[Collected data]
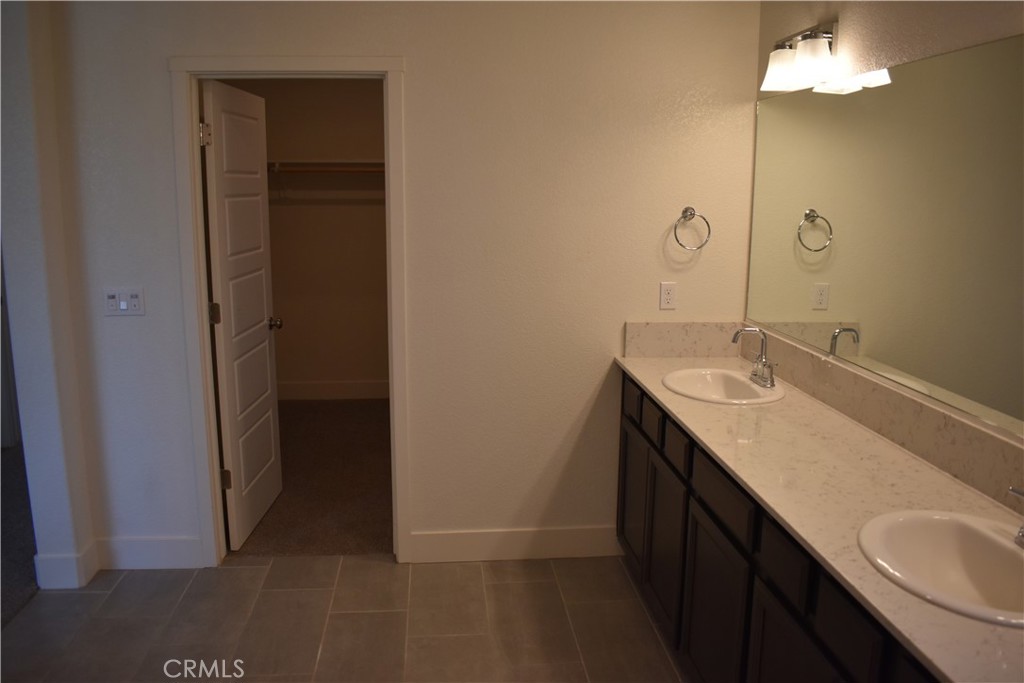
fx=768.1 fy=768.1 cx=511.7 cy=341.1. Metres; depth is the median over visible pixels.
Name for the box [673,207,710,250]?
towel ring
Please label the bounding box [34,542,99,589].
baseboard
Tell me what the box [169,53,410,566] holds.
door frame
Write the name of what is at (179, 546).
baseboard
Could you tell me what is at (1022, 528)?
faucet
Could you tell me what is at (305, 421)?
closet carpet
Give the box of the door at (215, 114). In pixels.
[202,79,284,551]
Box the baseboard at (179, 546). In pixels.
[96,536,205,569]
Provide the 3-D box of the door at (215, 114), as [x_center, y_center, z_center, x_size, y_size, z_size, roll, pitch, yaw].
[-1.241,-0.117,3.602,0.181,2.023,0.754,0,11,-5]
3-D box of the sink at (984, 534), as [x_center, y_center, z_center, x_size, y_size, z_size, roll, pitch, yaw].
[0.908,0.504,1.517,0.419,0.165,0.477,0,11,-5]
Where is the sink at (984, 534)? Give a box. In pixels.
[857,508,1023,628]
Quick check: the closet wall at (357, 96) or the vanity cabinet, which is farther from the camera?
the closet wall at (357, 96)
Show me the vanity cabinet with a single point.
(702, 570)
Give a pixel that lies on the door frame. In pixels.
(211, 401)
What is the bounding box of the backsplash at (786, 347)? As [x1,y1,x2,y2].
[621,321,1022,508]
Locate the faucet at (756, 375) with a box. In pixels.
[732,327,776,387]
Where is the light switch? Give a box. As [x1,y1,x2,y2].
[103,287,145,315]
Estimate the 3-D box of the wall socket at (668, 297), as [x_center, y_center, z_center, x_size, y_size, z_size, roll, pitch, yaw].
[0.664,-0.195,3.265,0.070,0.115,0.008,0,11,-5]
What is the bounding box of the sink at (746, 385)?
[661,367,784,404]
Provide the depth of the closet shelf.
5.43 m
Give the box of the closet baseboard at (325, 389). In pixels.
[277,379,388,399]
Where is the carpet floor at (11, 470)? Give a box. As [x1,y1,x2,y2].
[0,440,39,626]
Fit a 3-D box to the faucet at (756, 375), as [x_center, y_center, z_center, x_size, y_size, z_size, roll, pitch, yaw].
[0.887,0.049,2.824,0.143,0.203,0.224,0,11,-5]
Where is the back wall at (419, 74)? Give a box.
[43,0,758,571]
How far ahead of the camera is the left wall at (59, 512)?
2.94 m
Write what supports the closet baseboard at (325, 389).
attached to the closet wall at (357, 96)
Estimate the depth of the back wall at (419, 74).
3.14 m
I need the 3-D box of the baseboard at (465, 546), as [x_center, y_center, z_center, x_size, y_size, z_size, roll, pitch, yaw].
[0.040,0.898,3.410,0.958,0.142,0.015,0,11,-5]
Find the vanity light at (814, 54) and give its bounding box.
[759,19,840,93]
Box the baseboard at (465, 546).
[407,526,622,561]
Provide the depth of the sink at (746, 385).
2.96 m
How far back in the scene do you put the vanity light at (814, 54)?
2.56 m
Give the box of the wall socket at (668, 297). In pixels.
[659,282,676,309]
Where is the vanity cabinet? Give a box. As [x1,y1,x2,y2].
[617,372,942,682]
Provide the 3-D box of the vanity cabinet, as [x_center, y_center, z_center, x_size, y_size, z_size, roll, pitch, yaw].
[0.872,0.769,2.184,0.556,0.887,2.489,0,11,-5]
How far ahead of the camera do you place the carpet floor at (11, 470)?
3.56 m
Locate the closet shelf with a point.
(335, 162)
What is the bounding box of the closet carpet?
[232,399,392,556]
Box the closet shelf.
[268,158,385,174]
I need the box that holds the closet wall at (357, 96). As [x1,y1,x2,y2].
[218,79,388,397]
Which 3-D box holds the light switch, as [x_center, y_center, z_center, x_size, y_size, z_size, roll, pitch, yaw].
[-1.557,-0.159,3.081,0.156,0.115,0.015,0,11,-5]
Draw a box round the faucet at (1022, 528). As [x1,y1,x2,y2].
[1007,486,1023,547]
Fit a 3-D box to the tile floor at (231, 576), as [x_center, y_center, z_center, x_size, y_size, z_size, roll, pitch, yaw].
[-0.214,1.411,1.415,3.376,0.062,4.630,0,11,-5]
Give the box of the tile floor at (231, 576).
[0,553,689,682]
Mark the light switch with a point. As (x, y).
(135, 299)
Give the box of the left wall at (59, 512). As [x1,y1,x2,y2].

_The problem_: Your answer must be an exact copy of the records, free of images.

_Final answer_:
fx=768.1 fy=768.1 cx=511.7 cy=341.1. Metres; depth is the median over visible pixels.
Name for the box [673,207,710,250]?
towel ring
Please label the bounding box [34,542,99,589].
baseboard
Tell me what the box [169,53,410,566] holds.
door frame
Write the name of what is at (179, 546).
baseboard
Could you tell me what is at (1022, 528)?
faucet
Could you tell me what is at (305, 421)?
closet carpet
Give the box of the door at (215, 114). In pixels.
[202,79,284,551]
Box the baseboard at (179, 546). In pixels.
[96,536,205,569]
Provide the 3-D box of the door at (215, 114), as [x_center, y_center, z_center, x_size, y_size, z_size, roll, pitch, yaw].
[-1.241,-0.117,3.602,0.181,2.023,0.754,0,11,-5]
3-D box of the sink at (984, 534), as [x_center, y_center, z_center, x_size, y_size, z_size, roll, pitch, yaw].
[0.908,0.504,1.517,0.419,0.165,0.477,0,11,-5]
Where is the sink at (984, 534)? Give a box. In pixels.
[857,508,1023,628]
Quick check: the closet wall at (357, 96) or the vanity cabinet, which is farther from the camera?
the closet wall at (357, 96)
Show me the vanity cabinet with a single point.
(702, 570)
Give a pixel that lies on the door frame. In pixels.
(211, 401)
What is the bounding box of the backsplash at (786, 347)? As [x1,y1,x2,y2].
[621,321,1022,508]
Locate the faucet at (756, 375) with a box. In pixels.
[732,327,776,387]
Where is the light switch? Give a box. As [x1,y1,x2,y2].
[103,287,145,315]
Estimate the 3-D box of the wall socket at (668, 297), as [x_center, y_center, z_center, x_size, y_size, z_size, roll, pitch, yaw].
[0.664,-0.195,3.265,0.070,0.115,0.008,0,11,-5]
What is the bounding box of the sink at (746, 385)?
[661,367,784,404]
Provide the depth of the closet shelf.
5.43 m
Give the box of the closet baseboard at (325, 389). In pixels.
[277,379,388,399]
Where is the carpet floor at (11, 470)? Give a box. As [x1,y1,x2,y2].
[0,440,39,626]
Fit a 3-D box to the faucet at (756, 375), as [x_center, y_center, z_center, x_size, y_size, z_size, roll, pitch, yaw].
[0.887,0.049,2.824,0.143,0.203,0.224,0,11,-5]
Where is the back wall at (419, 74)? Give a box.
[43,0,758,571]
How far ahead of the camera is the left wall at (59, 512)?
2.94 m
Write what supports the closet baseboard at (325, 389).
attached to the closet wall at (357, 96)
Estimate the depth of the back wall at (419, 74).
3.14 m
I need the 3-D box of the baseboard at (465, 546), as [x_center, y_center, z_center, x_size, y_size, z_size, roll, pitch, yaw].
[0.040,0.898,3.410,0.958,0.142,0.015,0,11,-5]
Find the vanity light at (814, 54) and give its bounding box.
[759,19,840,93]
Box the baseboard at (465, 546).
[407,526,622,561]
Provide the depth of the sink at (746, 385).
2.96 m
How far back in the scene do you put the vanity light at (814, 54)?
2.56 m
Give the box of the wall socket at (668, 297). In pixels.
[659,282,676,309]
Where is the vanity cabinet? Give a box. As [x1,y1,x2,y2].
[617,372,942,682]
Provide the 3-D box of the vanity cabinet, as [x_center, y_center, z_center, x_size, y_size, z_size, roll, pitch, yaw].
[0.872,0.769,2.184,0.556,0.887,2.489,0,11,-5]
How far ahead of the camera do you place the carpet floor at (11, 470)?
3.56 m
Locate the closet shelf with a point.
(335, 162)
What is the bounding box of the closet carpet?
[232,399,392,556]
Box the closet shelf.
[268,158,385,174]
I need the box that holds the closet wall at (357, 96). As [x1,y1,x2,y2].
[218,79,388,397]
Which 3-D box holds the light switch, as [x_center, y_center, z_center, x_size, y_size, z_size, roll, pitch, yaw].
[-1.557,-0.159,3.081,0.156,0.115,0.015,0,11,-5]
Draw a box round the faucet at (1022, 528). As [x1,y1,x2,y2].
[1007,486,1023,547]
Fit a 3-D box to the tile floor at (231, 576), as [x_center, y_center, z_center, x_size, y_size, z_size, roll, pitch, yaw].
[-0.214,1.411,1.415,3.376,0.062,4.630,0,11,-5]
Give the box of the tile floor at (231, 576).
[0,553,689,682]
Mark the light switch with a point. As (x, y).
(135, 299)
Give the box of the left wall at (59, 512). As [x1,y1,x2,y2].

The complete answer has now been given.